As you can see, while there are a lot of deaths in the first year, the next four years are also crucial.

Thompson also cites the Registrar-Generals Report on Manchester around the same time, which gives deaths in the 0-5 age group of 517 in 1,000. Also,

It’s worth noting that aggregate figures sometimes quoted for nineteenth century infant mortality rates often hide as much as they reveal. As Thompson notes in his book, rates of infant mortality were much higher for working class familes than for those of the bourgeoisie and upper classes. Inadequate diets, greater exposure to disease and infection, and the tendency of poor women to keep working at physically arduous jobs right up until giving birth all mitigated against the health of working class infants.

This applied to average age at death also, of which infant mortality is an important factor, because a high infant mortality rate brings average life expectancy down considerably.
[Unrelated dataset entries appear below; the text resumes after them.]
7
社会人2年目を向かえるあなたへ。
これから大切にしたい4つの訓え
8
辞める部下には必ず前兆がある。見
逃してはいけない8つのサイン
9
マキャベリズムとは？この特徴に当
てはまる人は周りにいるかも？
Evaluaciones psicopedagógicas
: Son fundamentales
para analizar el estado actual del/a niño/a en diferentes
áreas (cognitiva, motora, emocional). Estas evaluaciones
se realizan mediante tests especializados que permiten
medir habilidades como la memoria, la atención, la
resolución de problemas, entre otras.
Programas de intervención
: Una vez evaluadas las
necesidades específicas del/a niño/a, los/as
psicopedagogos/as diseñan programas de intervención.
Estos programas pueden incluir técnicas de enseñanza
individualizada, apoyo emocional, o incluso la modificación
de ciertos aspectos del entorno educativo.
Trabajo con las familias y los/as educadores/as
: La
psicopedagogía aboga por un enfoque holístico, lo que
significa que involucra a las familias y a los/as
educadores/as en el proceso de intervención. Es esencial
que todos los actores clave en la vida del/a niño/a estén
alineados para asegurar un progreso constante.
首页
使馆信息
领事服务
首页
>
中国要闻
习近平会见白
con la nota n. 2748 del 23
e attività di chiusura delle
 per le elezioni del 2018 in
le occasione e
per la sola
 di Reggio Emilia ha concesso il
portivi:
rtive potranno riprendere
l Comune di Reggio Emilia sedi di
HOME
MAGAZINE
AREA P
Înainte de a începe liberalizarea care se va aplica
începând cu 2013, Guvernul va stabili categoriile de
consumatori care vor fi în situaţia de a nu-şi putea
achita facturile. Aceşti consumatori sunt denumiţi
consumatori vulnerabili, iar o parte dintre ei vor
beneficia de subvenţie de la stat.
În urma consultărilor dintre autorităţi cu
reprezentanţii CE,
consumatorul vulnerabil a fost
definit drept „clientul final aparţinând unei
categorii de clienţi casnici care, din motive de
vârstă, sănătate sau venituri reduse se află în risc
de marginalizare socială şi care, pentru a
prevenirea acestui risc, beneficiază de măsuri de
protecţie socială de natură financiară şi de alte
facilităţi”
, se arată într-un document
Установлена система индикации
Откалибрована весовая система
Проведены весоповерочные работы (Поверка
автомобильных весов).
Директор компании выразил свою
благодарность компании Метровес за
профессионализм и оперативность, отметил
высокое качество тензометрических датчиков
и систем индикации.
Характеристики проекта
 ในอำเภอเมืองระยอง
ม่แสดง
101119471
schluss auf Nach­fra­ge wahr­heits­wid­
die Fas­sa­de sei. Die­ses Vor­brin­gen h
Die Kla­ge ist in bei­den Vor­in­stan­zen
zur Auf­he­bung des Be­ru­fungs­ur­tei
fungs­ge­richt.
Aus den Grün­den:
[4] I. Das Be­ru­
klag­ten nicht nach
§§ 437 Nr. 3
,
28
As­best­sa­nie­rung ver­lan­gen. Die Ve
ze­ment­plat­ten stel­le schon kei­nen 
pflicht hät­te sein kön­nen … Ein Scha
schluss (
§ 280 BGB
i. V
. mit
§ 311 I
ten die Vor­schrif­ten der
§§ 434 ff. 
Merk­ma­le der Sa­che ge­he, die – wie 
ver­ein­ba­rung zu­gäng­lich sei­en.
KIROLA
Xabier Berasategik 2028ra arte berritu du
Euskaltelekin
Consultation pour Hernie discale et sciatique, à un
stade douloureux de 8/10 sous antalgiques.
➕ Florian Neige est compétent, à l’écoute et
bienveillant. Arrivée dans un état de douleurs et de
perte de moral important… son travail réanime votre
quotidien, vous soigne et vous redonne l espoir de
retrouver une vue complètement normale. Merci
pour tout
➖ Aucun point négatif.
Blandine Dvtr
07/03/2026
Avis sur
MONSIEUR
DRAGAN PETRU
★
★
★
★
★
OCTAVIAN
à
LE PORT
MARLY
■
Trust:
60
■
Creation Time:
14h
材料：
Thompson gives the average age at death for different classes in six different regions:



Place		Gentry	Tradesmen	Labourers

Rutlandshire	52	41		38
Truro		40	33		28
Derby		49	38		21
Manchester	38	20		17
Bethnal Green	45	26		16
Liverpool	35	22		15


Now, as Thompson’s earlier observations about the importance of the 0-5 period suggest, if a working class infant managed to survive past its fifth birthday, it had a pretty good chance of living a reasonably long life by the standards of the time. That is, despite the figures given above, Liverpool did not have an epidemic of laborers keeling over at age 15. Rather, there were large numbers of deaths very early in life, and a large number after the age of 40 or so, leading to an average age of death for laborers of 15. Sort of an inverted bell curve.

Note: all reference to Thompson come from E.P. Thompson, The Making of the English Working Class (New York: Vintage, 1966), pp. 325-331.

By the way, i realize that you were looking for longer-term statistics than the ones i gave, but i do modern history, and this is the stuff i’m more familiar with, and that i have access to.